I loved it, the main plot of an immortal man fleeing an immortal pursuer while all the stories spin out around him worked really well and put this right up there among my favorite reads of the year.

First Monday Book Day: Goals

December is here. The final month of the year, where everyone starts publishing their "best books of the year" lists and I start to compile my reading list for 2015. More on that next month probably. This month is our last chance to meet our reading goals for 2014 (if we set any - I did, of course, and I tracked the whole thing on a spreadsheet, because that's who I am).

I had two goals for 2014.

1) Read 60 books (I usually set my goal somewhere around 50, then adjust as life happens). I'm about 50 pages from finishing my 58th book of the year right now, so things are looking good for that.

2) Read about one "big" book per month that I have wanted to read before, but never found the time. An attempt to clear away some of my backlog that really worked out well, I think. Read some really interesting books and checked off a few bucket-list books.

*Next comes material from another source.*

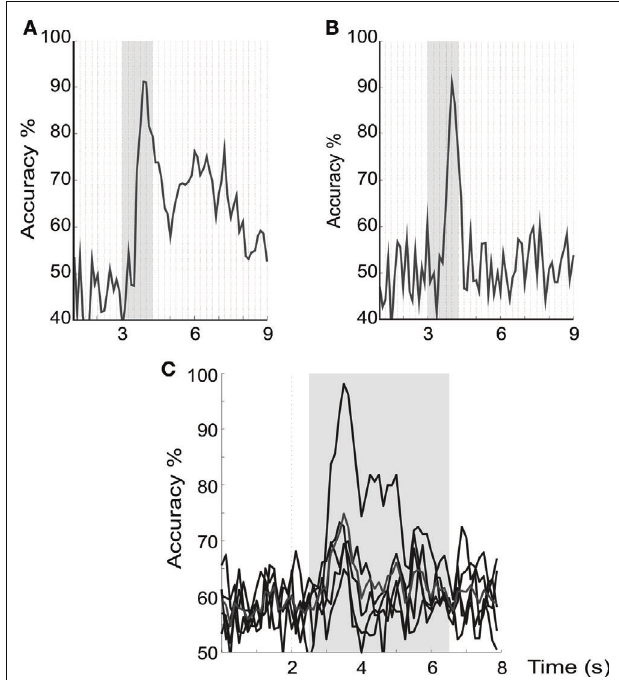
FIGURE 9 | Example of discrimination time courses (off-line classifi cation accuracy) from two different studies with visual cue-based right and left hand motor imagery. In one study (Pfurtscheller et al., 2008c) subjects with BCI experience took part, whereas the other study used naïve subjects (for details see “Simultaneous ERD/SSVEP BCI to Improve Accuracy”; Allison et al., 2010). (A,B ) Display the discrimination accuracy of two subjects from the group of BCI experienced subjects, and (C) displays superimposed accuracy time courses of fi ve subjects of the naïve group. In all examples an early discrimination peak ∼ 1 s after visual cue onset is visible. Cue duration is indicated by the grey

Here's my final list of "big" books for 2014 in general order of how much I enjoyed them (I'm going to start Midnight's Children next week and finish before the end of the month).

Author Title
Laszlo Krasznahorkai Seiobo There Below
David Markson This is Not a Novel
Georges Perec Life A User's Manual
Roberto Bolano The Savage Detectives
Bruno Schulz The Street of Crocodiles
+ Sanatorium Under the Sign of the Hourglass
Fyodor Dostoevsky The Idiot
Jorge Luis Borges Labyrinths
Neal Stephenson Cryptonomicon
John LeCarre The Spy Who Came in From the Cold
+ The Looking Glass War
Italo Calvino Invisible Cities
Haruki Murakami 1Q84
Kobo Abe The Woman in the Dunes
Vladimir Nabokov Pale Fire
Thomas Pynchon Gravity's Rainbow
J.G. Ballard Concrete Island

So, what do you have left to read in 2014? What are you reading right now?

First Monday Book Day: Series

This month I finished Jeff Vandermeer's Southern Reach trilogy (pictured above if I figured out the header thing correctly). He released all 3 books this year, and it was kind of nice to be able to finish one and know that the next was coming out in a month or two (eat your heart out GRRM fans!).

The series itself was interesting and at times really good. A portion of the coastline has been cordoned off and designated as "Area X" after an incident. Several expeditions have been sent in, but none have been successful in determining exactly what is going on.

Annihilation follows the twelfth expedition into Area X,
Authority follows what happens at The Southern Reach, the organization sending in the expeditions, in the aftermath of book 1.
Acceptance sends some characters back into Area X and investigates the incident that started the whole thing.

The setting in all of these books is awesomely weird. In Area X, in the Southern Reach, the feeling of isolation, paranoia, and alienation comes through in a very real way. The plot tended to lose itself occasionally. In book 1, you spend the entire book inside the head of the narrator, and she doesn't know what's going on any more than you do. As I said above, that's great for an atmosphere of paranoia and isolation, but not so great for figuring out what is going on. Books 2 and 3 deliver a bit more in the plot department, making book 1 almost the foreword to the rest of the trilogy.

I enjoyed the series. It didn't blow me away, but I liked the weirdness enough that I was glad to have read it.

On the subject of series, I was looking through my "recently read" list and I have started a bunch of different series that I just haven't got around to finishing. Maybe next year that will be a good reading goal. How about the Citizens of the WGOM? What series have you finished recently? What series have you started recently? What series has you patiently awaiting the next volume?

Put all that, or any other book stuff below.